=== Exercise description ===
All the lines below need retyping exactly, apart from the images.

=== Data listing ===
=======
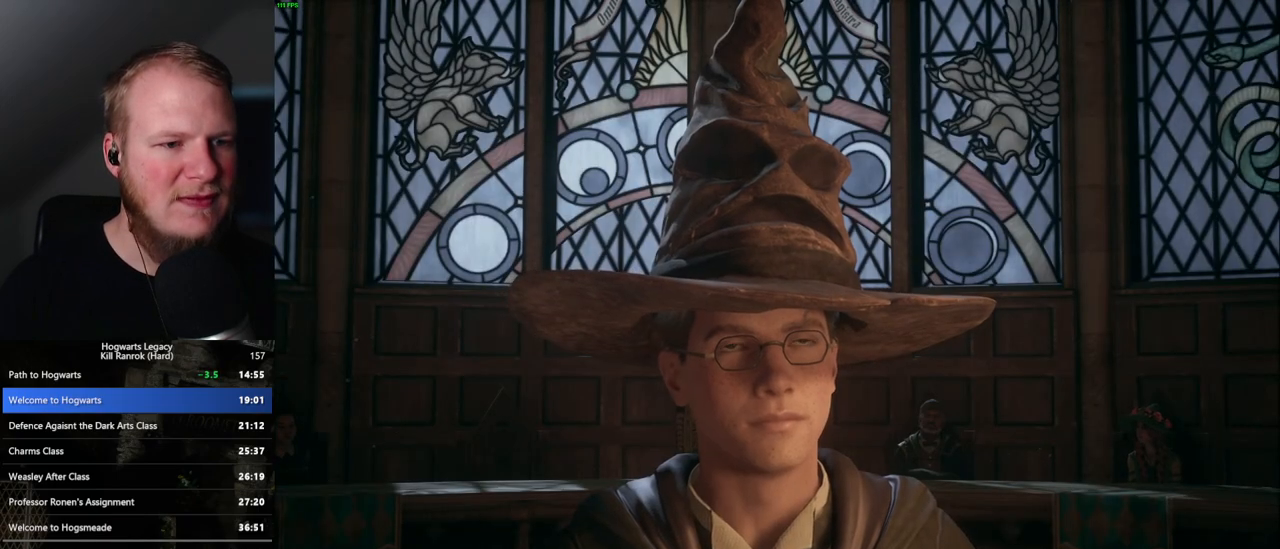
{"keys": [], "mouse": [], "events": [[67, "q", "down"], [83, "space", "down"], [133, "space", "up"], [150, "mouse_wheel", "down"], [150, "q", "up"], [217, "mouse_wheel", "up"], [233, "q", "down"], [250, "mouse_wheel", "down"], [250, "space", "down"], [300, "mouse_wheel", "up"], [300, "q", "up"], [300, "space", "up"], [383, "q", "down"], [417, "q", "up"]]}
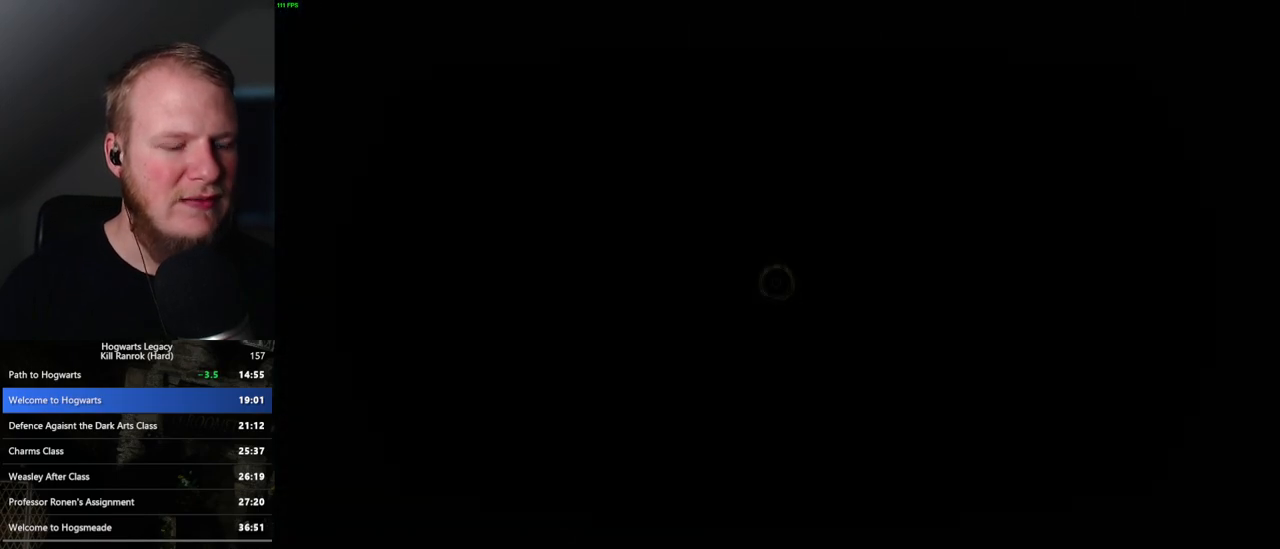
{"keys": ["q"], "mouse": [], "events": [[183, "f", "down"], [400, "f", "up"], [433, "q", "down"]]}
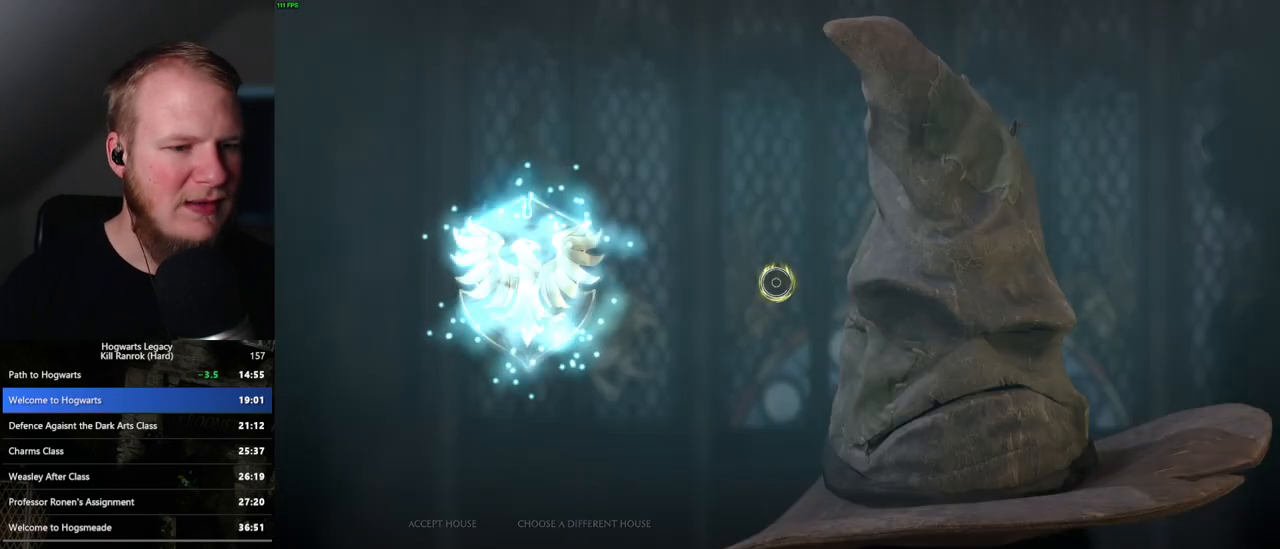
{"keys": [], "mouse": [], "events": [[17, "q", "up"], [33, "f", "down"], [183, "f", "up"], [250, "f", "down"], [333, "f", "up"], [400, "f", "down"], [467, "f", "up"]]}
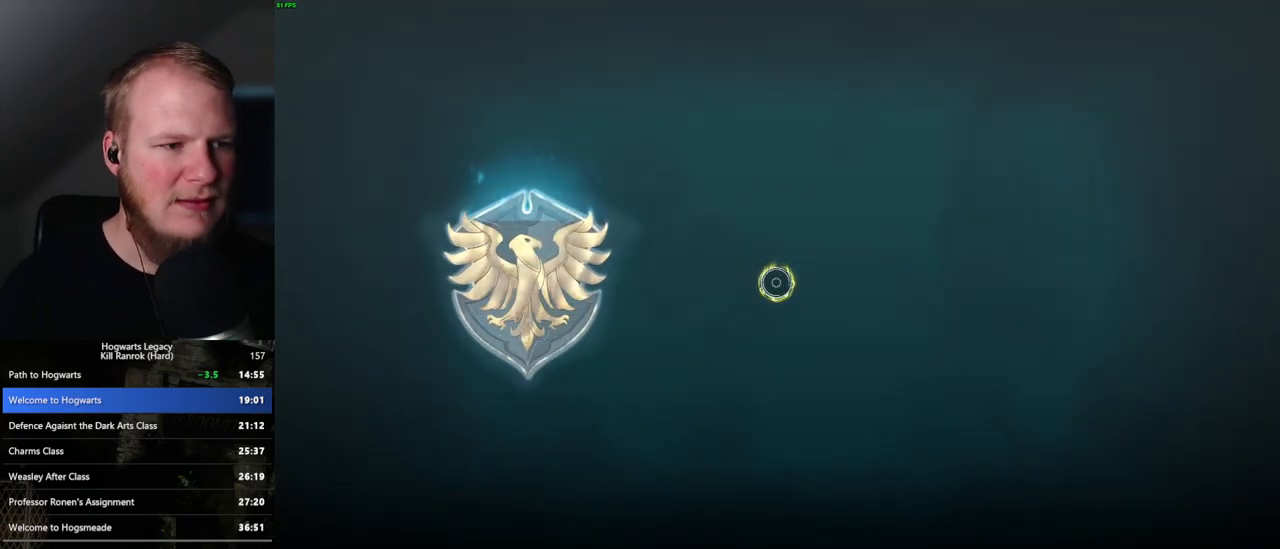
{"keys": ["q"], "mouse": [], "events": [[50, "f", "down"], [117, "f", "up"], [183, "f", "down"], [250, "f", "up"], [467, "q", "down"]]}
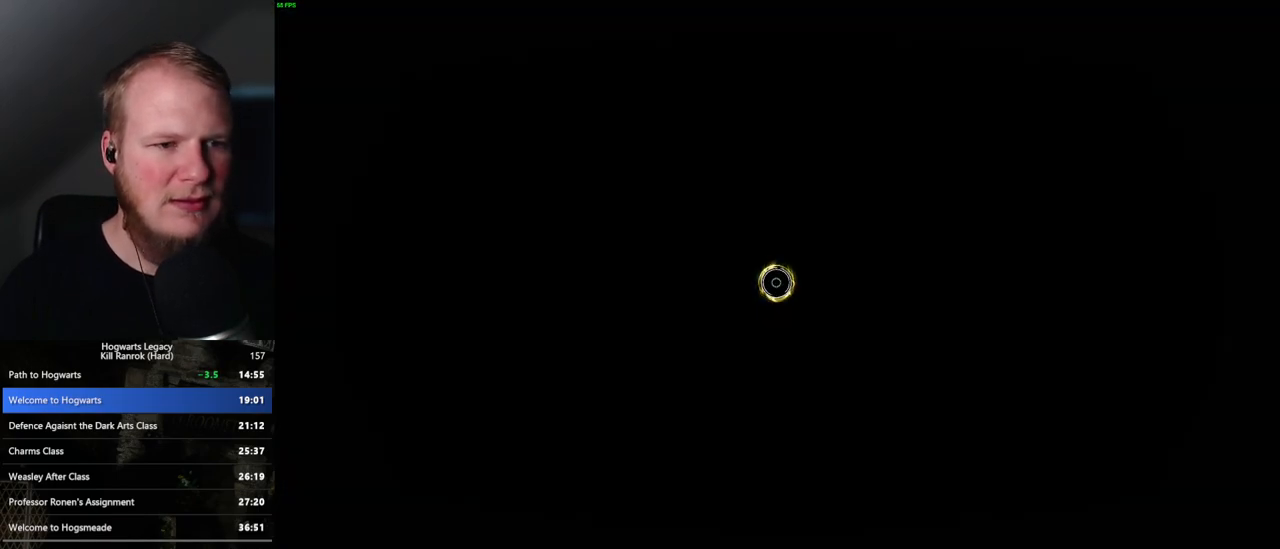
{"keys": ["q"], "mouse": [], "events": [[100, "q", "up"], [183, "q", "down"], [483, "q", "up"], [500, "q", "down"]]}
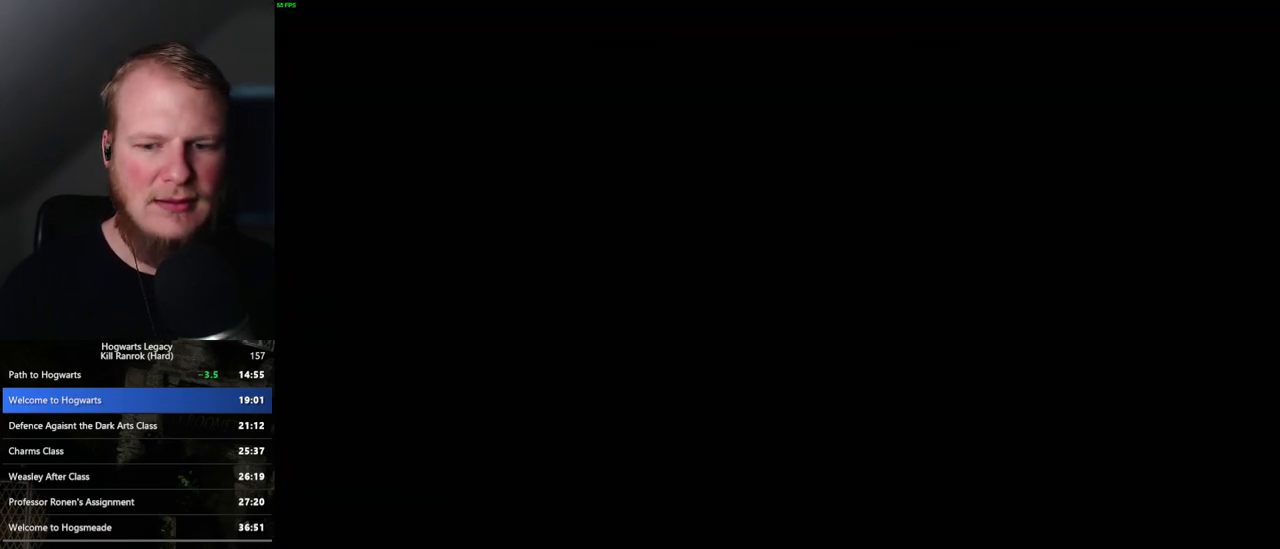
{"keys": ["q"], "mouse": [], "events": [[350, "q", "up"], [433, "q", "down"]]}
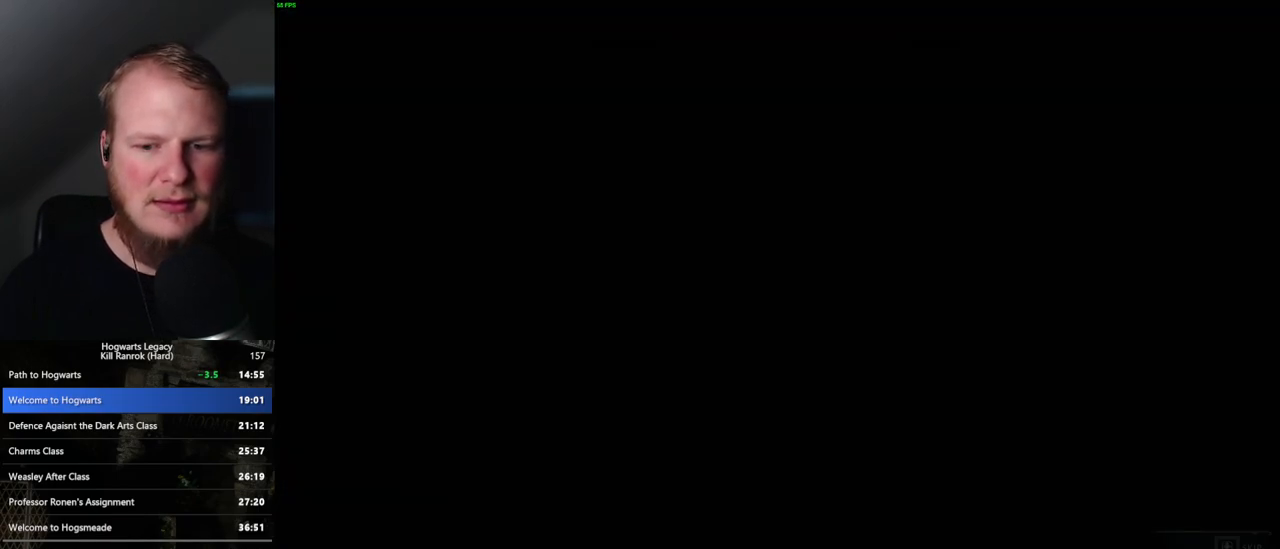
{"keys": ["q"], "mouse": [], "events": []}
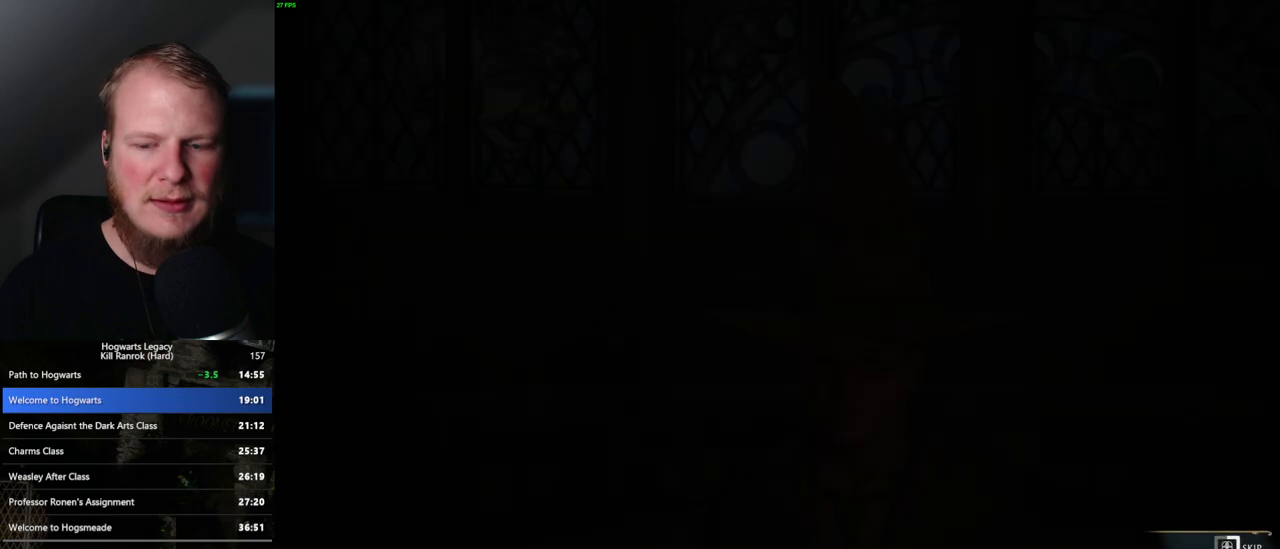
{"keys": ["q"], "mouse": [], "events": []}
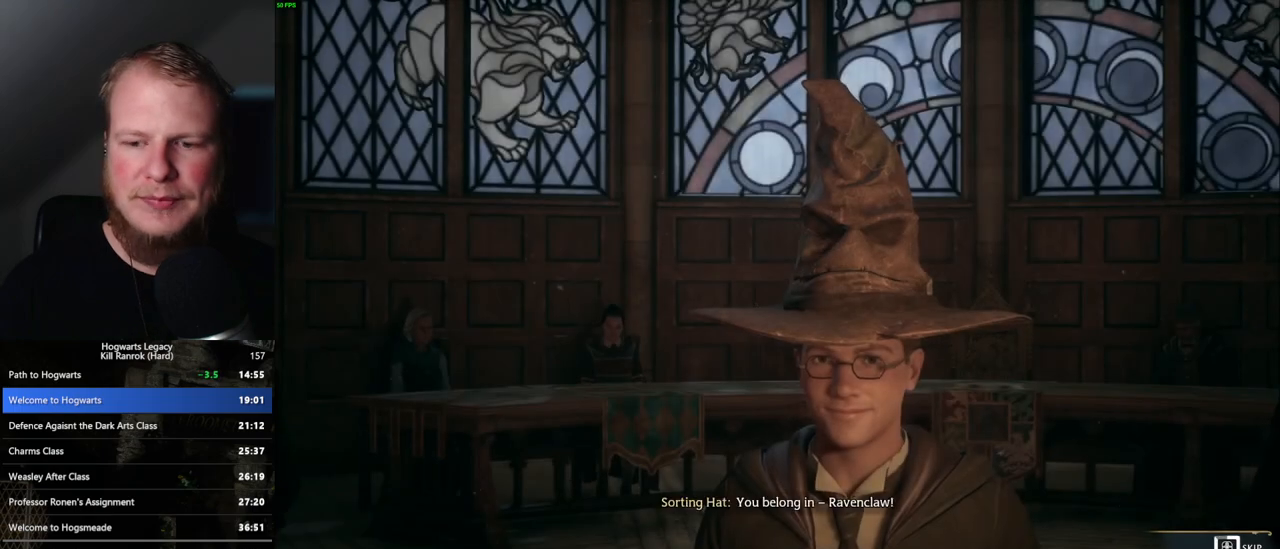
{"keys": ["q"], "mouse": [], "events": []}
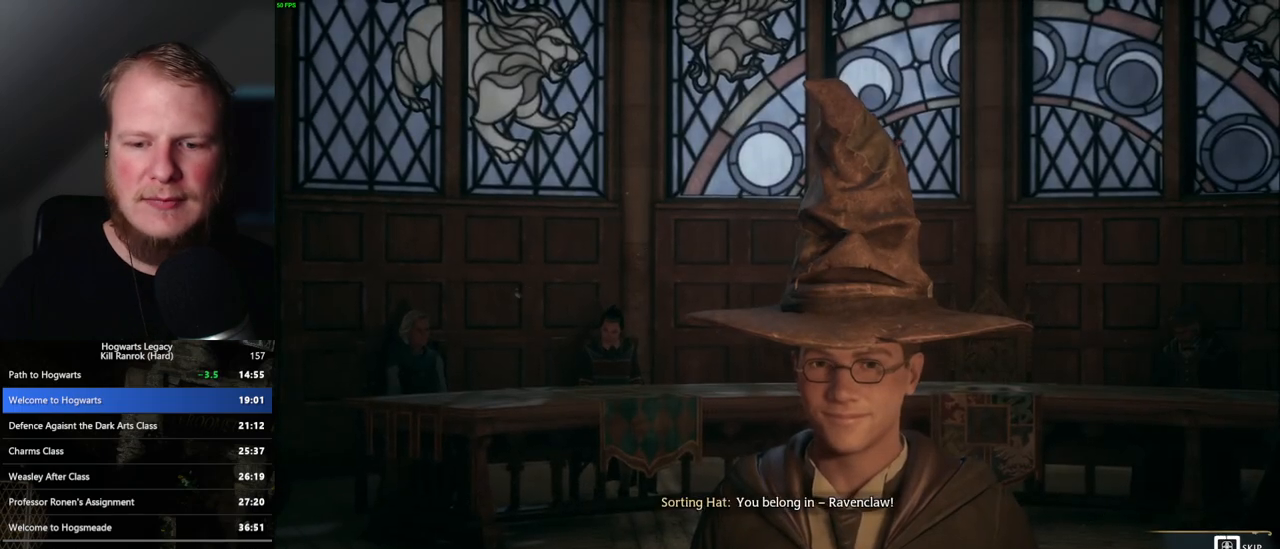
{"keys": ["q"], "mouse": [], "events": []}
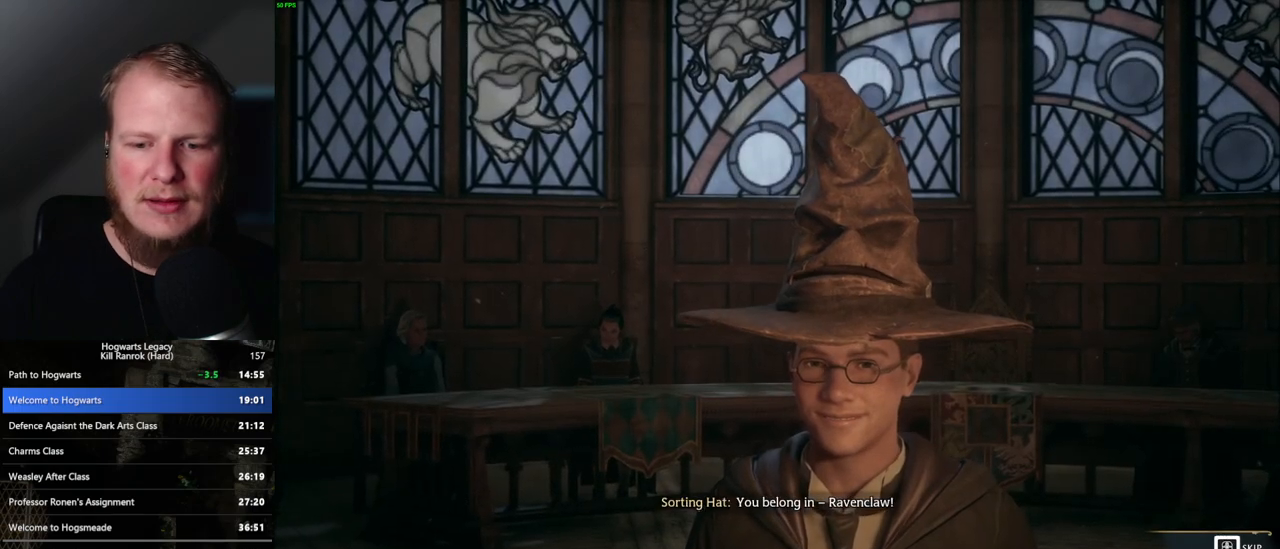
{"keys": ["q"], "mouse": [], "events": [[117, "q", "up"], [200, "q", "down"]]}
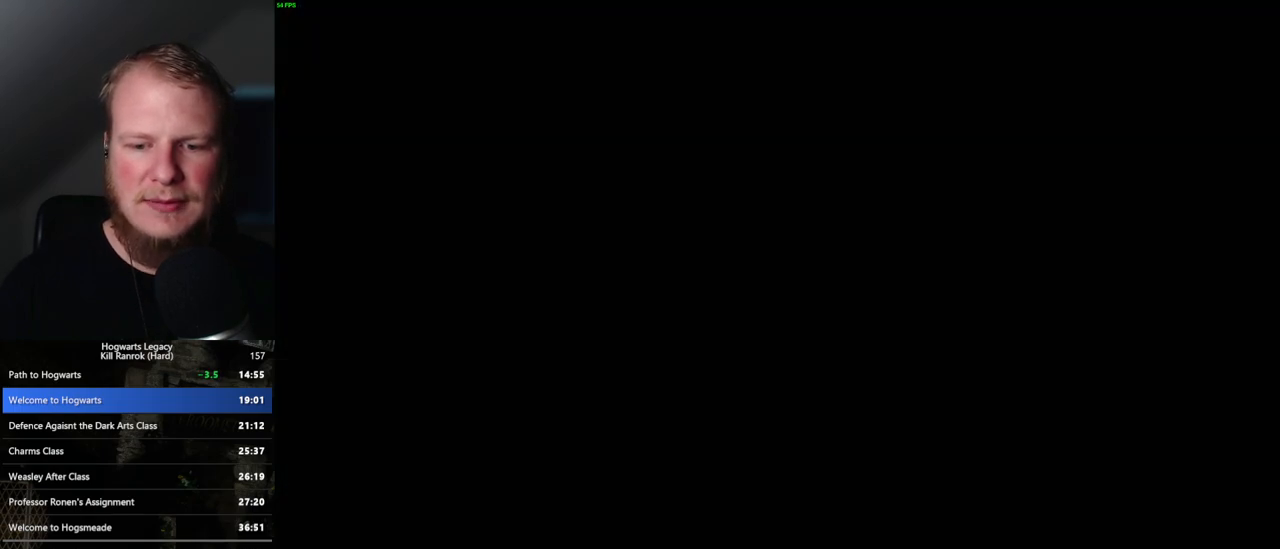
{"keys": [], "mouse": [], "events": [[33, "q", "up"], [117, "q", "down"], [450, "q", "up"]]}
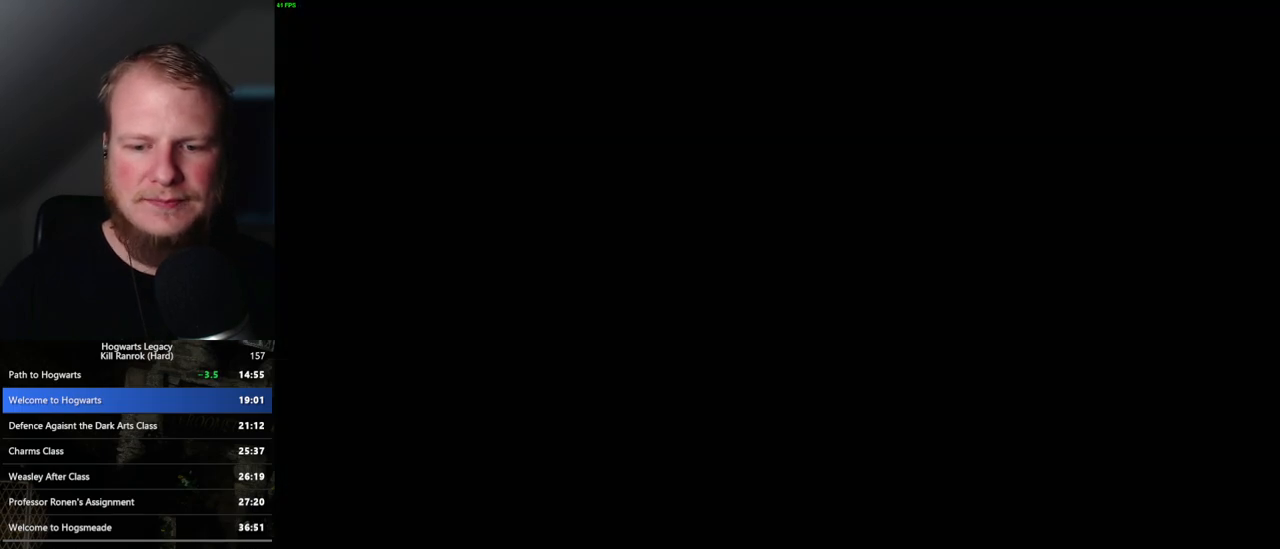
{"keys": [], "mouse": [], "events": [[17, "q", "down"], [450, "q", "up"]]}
=======
=== Answer for the task ===
{"keys": [], "mouse": [], "events": [[67, "q", "down"], [83, "space", "down"], [133, "space", "up"], [150, "mouse_wheel", "down"], [150, "q", "up"], [217, "mouse_wheel", "up"], [233, "q", "down"], [250, "mouse_wheel", "down"], [250, "space", "down"], [300, "mouse_wheel", "up"], [300, "q", "up"], [300, "space", "up"], [383, "q", "down"], [417, "q", "up"]]}
{"keys": ["q"], "mouse": [], "events": [[183, "f", "down"], [400, "f", "up"], [433, "q", "down"]]}
{"keys": [], "mouse": [], "events": [[17, "q", "up"], [33, "f", "down"], [183, "f", "up"], [250, "f", "down"], [333, "f", "up"], [400, "f", "down"], [467, "f", "up"]]}
{"keys": ["q"], "mouse": [], "events": [[50, "f", "down"], [117, "f", "up"], [183, "f", "down"], [250, "f", "up"], [467, "q", "down"]]}
{"keys": ["q"], "mouse": [], "events": [[100, "q", "up"], [183, "q", "down"], [483, "q", "up"], [500, "q", "down"]]}
{"keys": ["q"], "mouse": [], "events": [[350, "q", "up"], [433, "q", "down"]]}
{"keys": ["q"], "mouse": [], "events": []}
{"keys": ["q"], "mouse": [], "events": []}
{"keys": ["q"], "mouse": [], "events": []}
{"keys": ["q"], "mouse": [], "events": []}
{"keys": ["q"], "mouse": [], "events": [[117, "q", "up"], [200, "q", "down"]]}
{"keys": [], "mouse": [], "events": [[33, "q", "up"], [117, "q", "down"], [450, "q", "up"]]}
{"keys": [], "mouse": [], "events": [[17, "q", "down"], [450, "q", "up"]]}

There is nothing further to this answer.